*** Begin section ***

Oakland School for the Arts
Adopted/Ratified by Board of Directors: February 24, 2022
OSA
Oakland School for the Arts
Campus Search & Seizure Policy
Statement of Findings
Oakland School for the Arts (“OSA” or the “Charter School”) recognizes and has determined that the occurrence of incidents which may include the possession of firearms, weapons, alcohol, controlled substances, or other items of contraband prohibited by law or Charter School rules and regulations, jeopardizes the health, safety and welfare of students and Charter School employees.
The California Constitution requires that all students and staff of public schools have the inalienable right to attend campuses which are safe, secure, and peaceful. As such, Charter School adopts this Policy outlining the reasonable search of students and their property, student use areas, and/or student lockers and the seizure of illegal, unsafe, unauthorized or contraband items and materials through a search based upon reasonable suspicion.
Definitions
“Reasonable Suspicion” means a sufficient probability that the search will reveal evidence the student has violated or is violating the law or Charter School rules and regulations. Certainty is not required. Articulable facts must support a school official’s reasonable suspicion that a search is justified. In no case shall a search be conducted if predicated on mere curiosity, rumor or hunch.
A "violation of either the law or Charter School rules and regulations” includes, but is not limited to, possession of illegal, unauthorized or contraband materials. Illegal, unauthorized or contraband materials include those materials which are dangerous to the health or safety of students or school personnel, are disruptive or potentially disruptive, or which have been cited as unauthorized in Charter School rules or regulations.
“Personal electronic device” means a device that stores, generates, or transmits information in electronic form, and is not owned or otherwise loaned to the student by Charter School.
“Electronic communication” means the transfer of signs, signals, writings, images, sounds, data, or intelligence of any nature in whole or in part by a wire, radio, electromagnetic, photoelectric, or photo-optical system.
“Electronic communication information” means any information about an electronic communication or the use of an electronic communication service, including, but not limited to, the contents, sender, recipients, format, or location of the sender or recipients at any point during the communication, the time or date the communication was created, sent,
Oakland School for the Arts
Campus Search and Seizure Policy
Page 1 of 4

*** End section ***

▶ **Action item**: Write the material out once more so that every line matches the original.

▶ **Response to this exercise**:
Oakland School for the Arts
Adopted/Ratified by Board of Directors: February 24, 2022
OSA
Oakland School for the Arts
Campus Search & Seizure Policy
Statement of Findings
Oakland School for the Arts (“OSA” or the “Charter School”) recognizes and has determined that the occurrence of incidents which may include the possession of firearms, weapons, alcohol, controlled substances, or other items of contraband prohibited by law or Charter School rules and regulations, jeopardizes the health, safety and welfare of students and Charter School employees.
The California Constitution requires that all students and staff of public schools have the inalienable right to attend campuses which are safe, secure, and peaceful. As such, Charter School adopts this Policy outlining the reasonable search of students and their property, student use areas, and/or student lockers and the seizure of illegal, unsafe, unauthorized or contraband items and materials through a search based upon reasonable suspicion.
Definitions
“Reasonable Suspicion” means a sufficient probability that the search will reveal evidence the student has violated or is violating the law or Charter School rules and regulations. Certainty is not required. Articulable facts must support a school official’s reasonable suspicion that a search is justified. In no case shall a search be conducted if predicated on mere curiosity, rumor or hunch.
A "violation of either the law or Charter School rules and regulations” includes, but is not limited to, possession of illegal, unauthorized or contraband materials. Illegal, unauthorized or contraband materials include those materials which are dangerous to the health or safety of students or school personnel, are disruptive or potentially disruptive, or which have been cited as unauthorized in Charter School rules or regulations.
“Personal electronic device” means a device that stores, generates, or transmits information in electronic form, and is not owned or otherwise loaned to the student by Charter School.
“Electronic communication” means the transfer of signs, signals, writings, images, sounds, data, or intelligence of any nature in whole or in part by a wire, radio, electromagnetic, photoelectric, or photo-optical system.
“Electronic communication information” means any information about an electronic communication or the use of an electronic communication service, including, but not limited to, the contents, sender, recipients, format, or location of the sender or recipients at any point during the communication, the time or date the communication was created, sent,
Oakland School for the Arts
Campus Search and Seizure Policy
Page 1 of 4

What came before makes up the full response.